▸ **WHAT YOU HAVE TO DO**
List each line of the data that contains the string "left". The match is case-sensitive.

-- Start of DATASET RECORDS --

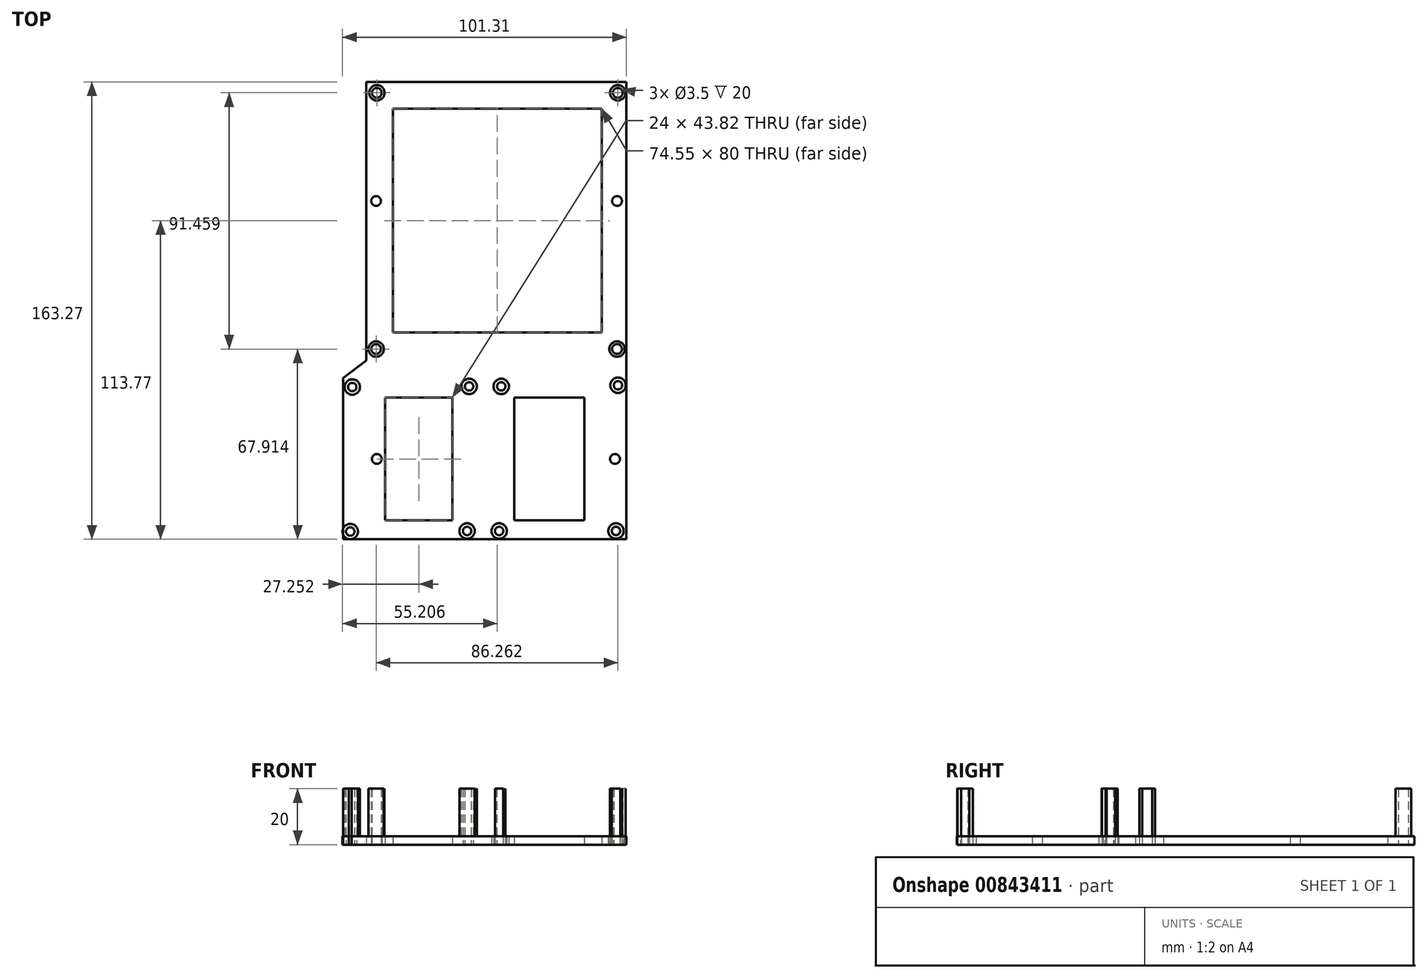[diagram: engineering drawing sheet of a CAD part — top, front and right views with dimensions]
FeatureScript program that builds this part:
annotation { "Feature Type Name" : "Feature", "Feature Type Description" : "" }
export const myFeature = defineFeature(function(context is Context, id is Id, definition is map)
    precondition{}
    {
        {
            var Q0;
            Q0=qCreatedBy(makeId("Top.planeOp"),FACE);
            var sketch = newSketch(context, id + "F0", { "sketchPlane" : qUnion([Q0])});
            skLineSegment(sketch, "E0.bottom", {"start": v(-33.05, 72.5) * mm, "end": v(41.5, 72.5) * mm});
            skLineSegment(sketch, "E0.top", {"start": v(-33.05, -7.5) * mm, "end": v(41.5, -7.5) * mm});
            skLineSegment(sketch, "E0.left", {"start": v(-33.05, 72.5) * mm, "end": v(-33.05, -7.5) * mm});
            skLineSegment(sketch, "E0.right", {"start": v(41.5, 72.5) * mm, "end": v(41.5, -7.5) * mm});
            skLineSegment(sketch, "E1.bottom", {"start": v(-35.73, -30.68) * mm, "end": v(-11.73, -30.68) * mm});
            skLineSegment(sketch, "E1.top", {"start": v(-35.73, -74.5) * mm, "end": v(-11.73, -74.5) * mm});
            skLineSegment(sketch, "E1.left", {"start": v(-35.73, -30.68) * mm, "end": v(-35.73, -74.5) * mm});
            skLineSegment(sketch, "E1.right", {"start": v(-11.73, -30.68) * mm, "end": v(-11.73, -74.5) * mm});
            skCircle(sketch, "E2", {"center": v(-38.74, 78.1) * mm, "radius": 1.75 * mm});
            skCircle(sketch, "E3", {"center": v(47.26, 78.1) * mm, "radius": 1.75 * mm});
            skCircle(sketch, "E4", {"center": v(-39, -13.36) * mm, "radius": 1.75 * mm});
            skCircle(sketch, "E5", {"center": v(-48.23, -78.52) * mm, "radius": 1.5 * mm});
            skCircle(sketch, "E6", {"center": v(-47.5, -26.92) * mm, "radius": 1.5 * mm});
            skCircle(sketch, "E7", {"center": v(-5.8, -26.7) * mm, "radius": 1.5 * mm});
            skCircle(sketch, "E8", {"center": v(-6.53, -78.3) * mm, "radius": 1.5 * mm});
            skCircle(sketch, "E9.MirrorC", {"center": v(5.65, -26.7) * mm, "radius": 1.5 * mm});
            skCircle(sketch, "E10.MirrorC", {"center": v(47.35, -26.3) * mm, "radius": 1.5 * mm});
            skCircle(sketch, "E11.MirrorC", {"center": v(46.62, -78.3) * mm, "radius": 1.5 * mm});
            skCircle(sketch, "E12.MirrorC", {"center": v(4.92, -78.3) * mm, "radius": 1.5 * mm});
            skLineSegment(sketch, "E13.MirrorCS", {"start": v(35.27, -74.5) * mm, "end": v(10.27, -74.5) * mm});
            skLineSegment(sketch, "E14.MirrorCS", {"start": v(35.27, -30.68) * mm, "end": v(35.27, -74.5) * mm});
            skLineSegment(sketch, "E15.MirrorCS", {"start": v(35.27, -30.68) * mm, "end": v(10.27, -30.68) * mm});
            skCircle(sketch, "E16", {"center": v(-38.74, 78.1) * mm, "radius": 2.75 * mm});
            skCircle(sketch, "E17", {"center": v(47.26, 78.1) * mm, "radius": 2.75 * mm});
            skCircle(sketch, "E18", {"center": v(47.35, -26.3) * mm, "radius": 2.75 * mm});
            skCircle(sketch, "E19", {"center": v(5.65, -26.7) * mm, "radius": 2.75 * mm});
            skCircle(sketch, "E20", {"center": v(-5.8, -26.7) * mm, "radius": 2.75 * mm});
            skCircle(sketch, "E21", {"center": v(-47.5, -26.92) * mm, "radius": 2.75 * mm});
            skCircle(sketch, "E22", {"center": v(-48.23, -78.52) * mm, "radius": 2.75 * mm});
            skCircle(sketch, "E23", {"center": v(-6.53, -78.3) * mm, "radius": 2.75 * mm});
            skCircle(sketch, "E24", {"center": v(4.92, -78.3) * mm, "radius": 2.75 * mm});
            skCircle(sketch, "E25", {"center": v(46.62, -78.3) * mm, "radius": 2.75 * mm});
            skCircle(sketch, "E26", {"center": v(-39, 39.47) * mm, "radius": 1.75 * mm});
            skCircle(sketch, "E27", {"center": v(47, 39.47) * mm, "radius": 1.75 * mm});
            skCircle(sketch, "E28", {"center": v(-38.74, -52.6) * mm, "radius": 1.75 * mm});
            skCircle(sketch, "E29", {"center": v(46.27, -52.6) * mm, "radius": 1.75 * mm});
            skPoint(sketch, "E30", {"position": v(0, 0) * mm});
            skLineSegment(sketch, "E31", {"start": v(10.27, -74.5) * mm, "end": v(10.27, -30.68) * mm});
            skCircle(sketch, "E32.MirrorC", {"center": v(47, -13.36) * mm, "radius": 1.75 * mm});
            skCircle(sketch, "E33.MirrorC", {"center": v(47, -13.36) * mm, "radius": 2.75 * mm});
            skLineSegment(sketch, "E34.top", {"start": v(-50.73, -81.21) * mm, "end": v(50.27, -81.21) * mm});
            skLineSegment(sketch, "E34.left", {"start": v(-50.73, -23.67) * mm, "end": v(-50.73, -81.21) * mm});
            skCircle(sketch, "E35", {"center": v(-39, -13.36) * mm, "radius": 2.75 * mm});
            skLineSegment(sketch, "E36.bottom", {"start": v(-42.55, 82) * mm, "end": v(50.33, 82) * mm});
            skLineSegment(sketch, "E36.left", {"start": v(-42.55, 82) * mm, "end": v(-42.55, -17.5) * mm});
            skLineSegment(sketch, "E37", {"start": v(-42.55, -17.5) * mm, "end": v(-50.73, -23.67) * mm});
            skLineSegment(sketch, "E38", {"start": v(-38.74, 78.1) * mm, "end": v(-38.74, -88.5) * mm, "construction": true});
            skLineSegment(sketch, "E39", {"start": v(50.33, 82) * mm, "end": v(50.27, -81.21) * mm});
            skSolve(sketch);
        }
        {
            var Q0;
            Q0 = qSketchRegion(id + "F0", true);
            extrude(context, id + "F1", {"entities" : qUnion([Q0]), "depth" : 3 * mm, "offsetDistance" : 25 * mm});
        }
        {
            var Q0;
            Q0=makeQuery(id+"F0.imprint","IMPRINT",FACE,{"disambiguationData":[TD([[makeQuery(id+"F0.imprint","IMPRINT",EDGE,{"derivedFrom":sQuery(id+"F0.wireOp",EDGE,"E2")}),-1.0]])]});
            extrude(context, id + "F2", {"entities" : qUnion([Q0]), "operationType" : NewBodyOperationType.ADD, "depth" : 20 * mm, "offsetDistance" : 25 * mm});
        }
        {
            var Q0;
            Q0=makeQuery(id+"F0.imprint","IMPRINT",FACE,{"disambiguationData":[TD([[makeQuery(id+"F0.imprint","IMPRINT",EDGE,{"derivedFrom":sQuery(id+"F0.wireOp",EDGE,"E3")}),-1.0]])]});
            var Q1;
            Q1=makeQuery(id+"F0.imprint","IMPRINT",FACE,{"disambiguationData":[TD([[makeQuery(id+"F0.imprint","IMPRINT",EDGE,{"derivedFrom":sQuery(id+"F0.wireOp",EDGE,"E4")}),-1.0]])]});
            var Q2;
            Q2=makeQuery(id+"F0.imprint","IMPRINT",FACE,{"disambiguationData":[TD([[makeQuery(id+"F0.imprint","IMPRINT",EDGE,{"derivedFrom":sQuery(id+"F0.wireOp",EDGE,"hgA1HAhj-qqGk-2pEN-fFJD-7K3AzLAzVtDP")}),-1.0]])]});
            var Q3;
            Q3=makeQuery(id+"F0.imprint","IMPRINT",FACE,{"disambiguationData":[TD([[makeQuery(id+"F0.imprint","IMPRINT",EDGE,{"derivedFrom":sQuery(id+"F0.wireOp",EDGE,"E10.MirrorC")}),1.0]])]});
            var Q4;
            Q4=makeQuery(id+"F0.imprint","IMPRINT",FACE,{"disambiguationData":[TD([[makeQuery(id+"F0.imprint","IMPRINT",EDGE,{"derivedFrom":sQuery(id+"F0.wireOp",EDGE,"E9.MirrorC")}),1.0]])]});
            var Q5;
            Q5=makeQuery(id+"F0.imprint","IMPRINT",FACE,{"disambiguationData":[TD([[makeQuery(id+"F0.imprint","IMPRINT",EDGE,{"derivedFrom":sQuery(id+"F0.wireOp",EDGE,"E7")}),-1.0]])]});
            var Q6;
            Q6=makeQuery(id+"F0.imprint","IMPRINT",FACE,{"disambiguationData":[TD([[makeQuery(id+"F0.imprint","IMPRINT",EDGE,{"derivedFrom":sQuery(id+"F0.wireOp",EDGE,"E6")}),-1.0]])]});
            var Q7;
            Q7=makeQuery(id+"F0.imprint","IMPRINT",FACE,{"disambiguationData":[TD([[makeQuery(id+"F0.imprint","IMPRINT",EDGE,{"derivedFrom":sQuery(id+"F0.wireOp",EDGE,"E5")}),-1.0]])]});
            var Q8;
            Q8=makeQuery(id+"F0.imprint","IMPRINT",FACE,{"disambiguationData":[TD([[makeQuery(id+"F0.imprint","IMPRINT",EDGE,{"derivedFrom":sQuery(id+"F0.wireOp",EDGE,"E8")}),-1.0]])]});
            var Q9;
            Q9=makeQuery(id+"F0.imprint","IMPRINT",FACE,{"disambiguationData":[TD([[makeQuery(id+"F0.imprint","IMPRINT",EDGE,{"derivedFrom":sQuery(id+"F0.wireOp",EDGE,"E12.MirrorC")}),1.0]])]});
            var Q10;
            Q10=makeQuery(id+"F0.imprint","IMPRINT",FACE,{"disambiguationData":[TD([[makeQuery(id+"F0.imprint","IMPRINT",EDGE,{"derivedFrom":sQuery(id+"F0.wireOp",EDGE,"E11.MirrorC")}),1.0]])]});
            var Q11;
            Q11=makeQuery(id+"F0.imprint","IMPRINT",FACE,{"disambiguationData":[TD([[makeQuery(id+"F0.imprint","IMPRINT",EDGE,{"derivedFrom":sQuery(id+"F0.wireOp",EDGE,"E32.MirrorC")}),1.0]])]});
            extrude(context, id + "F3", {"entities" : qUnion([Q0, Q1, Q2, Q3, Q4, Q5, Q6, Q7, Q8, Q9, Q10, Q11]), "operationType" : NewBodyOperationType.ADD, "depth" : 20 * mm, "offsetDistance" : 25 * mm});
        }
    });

-- End of DATASET RECORDS --

▸ **EXERCISE RESULT**
            skLineSegment(sketch, "E0.left", {"start": v(-33.05, 72.5) * mm, "end": v(-33.05, -7.5) * mm});
            skLineSegment(sketch, "E1.left", {"start": v(-35.73, -30.68) * mm, "end": v(-35.73, -74.5) * mm});
            skLineSegment(sketch, "E34.left", {"start": v(-50.73, -23.67) * mm, "end": v(-50.73, -81.21) * mm});
            skLineSegment(sketch, "E36.left", {"start": v(-42.55, 82) * mm, "end": v(-42.55, -17.5) * mm});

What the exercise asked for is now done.